= Work item =
Can you reproduce the material below word for word, leaving out the pictures?

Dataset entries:
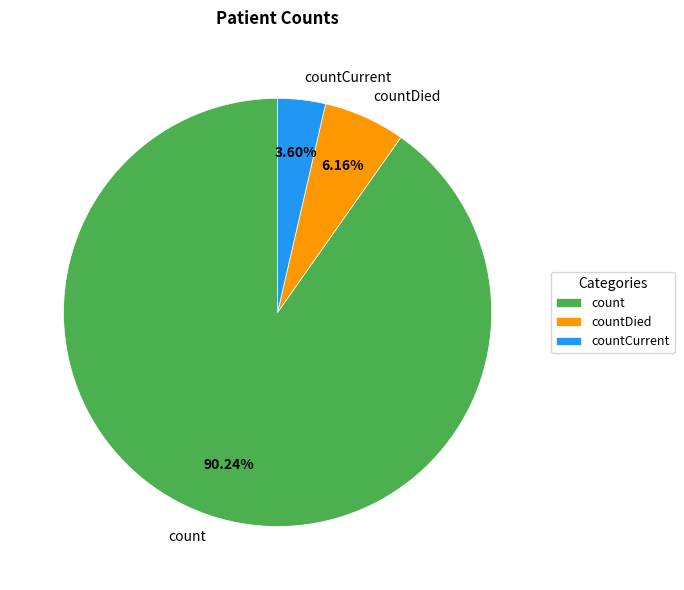

Does count represent more than half of the total?

Yes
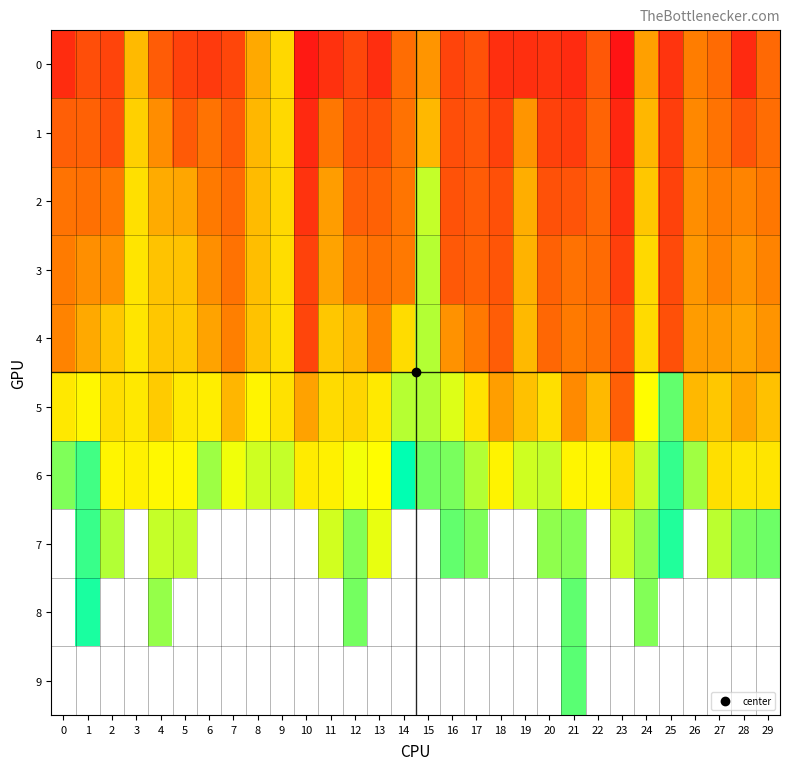

List the series in order of their peak value, lowest first.

0, 1, 2, 3, 4, 5, 6, 7, 8, 9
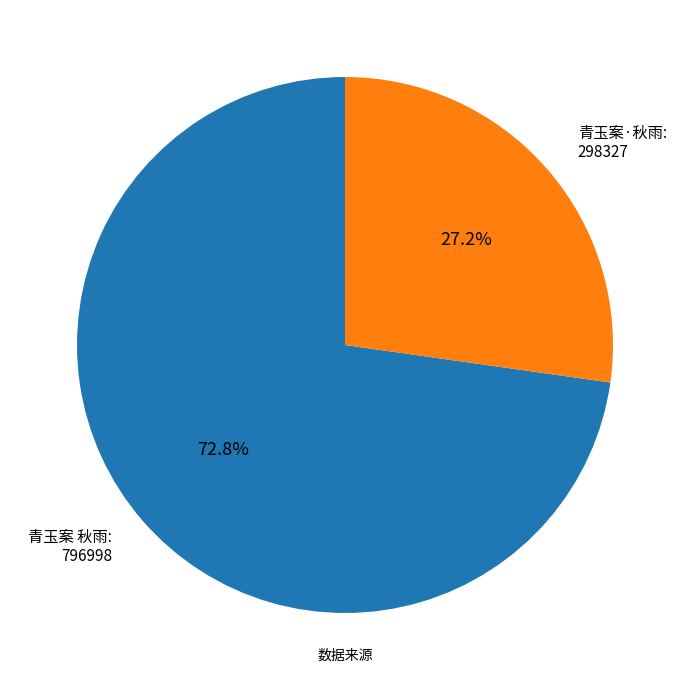

How many slices are in this pie chart?

2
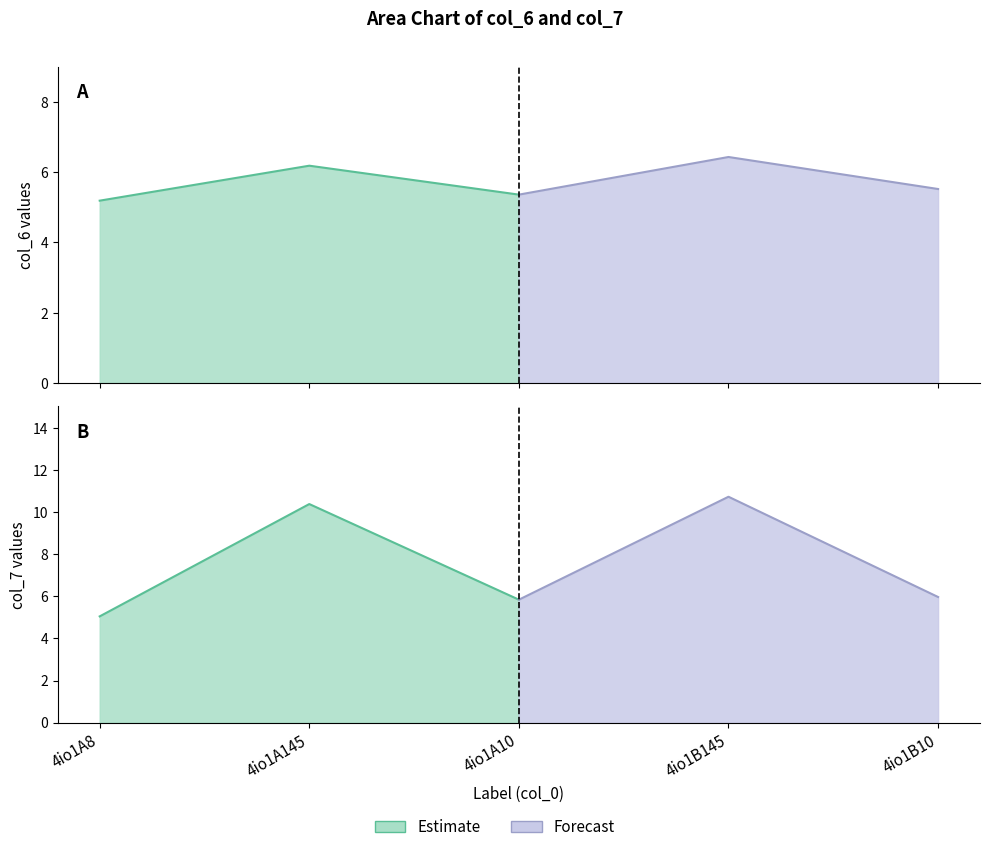

Is it true that col_6 equals 5.5 at 4io1B10?

True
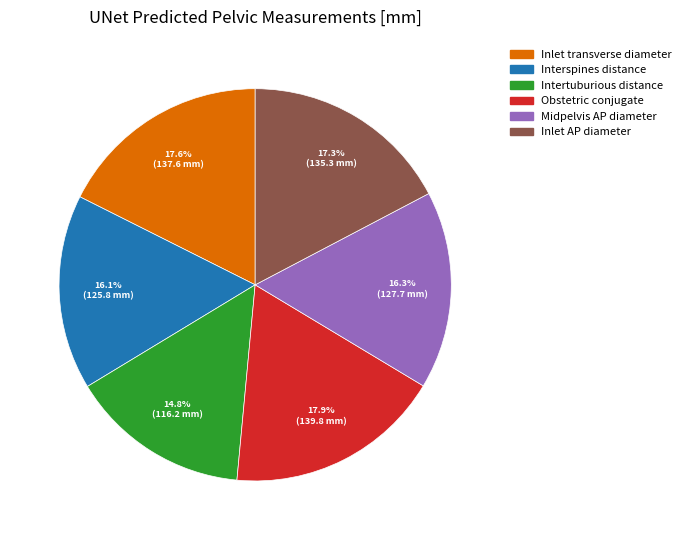

What is the ratio of the value at Inlet AP diameter to the value at Interspines distance?

1.1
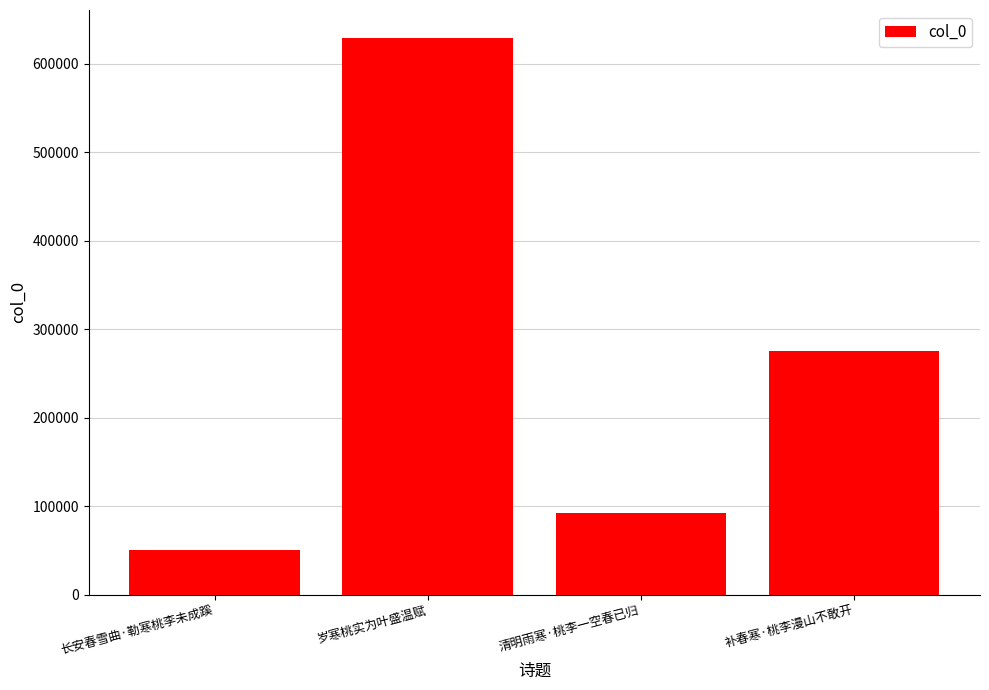

What is the change in value from 长安春雪曲·勒寒桃李未成蹊 to 补春寒·桃李漫山不敢开?

+225367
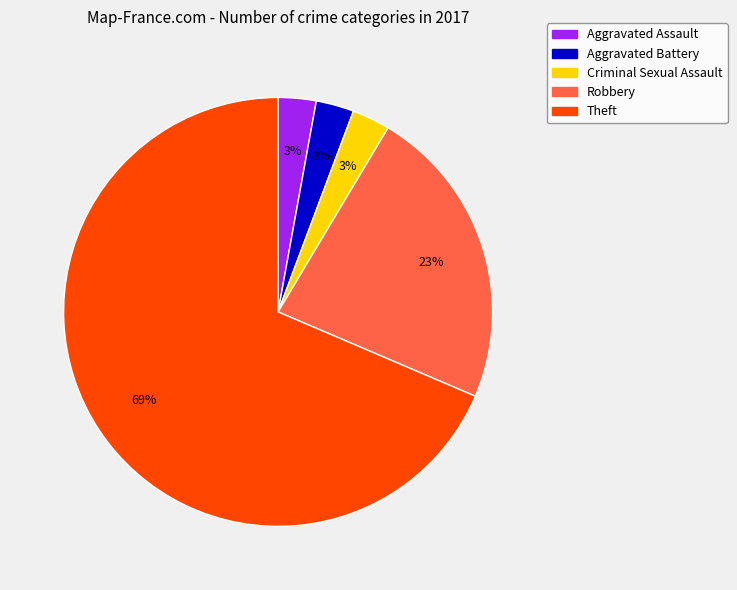

To the nearest percent, what is the average slice percentage?

20%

= Output =
Does count represent more than half of the total?

Yes

List the series in order of their peak value, lowest first.

0, 1, 2, 3, 4, 5, 6, 7, 8, 9

How many slices are in this pie chart?

2

Is it true that col_6 equals 5.5 at 4io1B10?

True

What is the ratio of the value at Inlet AP diameter to the value at Interspines distance?

1.1

What is the change in value from 长安春雪曲·勒寒桃李未成蹊 to 补春寒·桃李漫山不敢开?

+225367

To the nearest percent, what is the average slice percentage?

20%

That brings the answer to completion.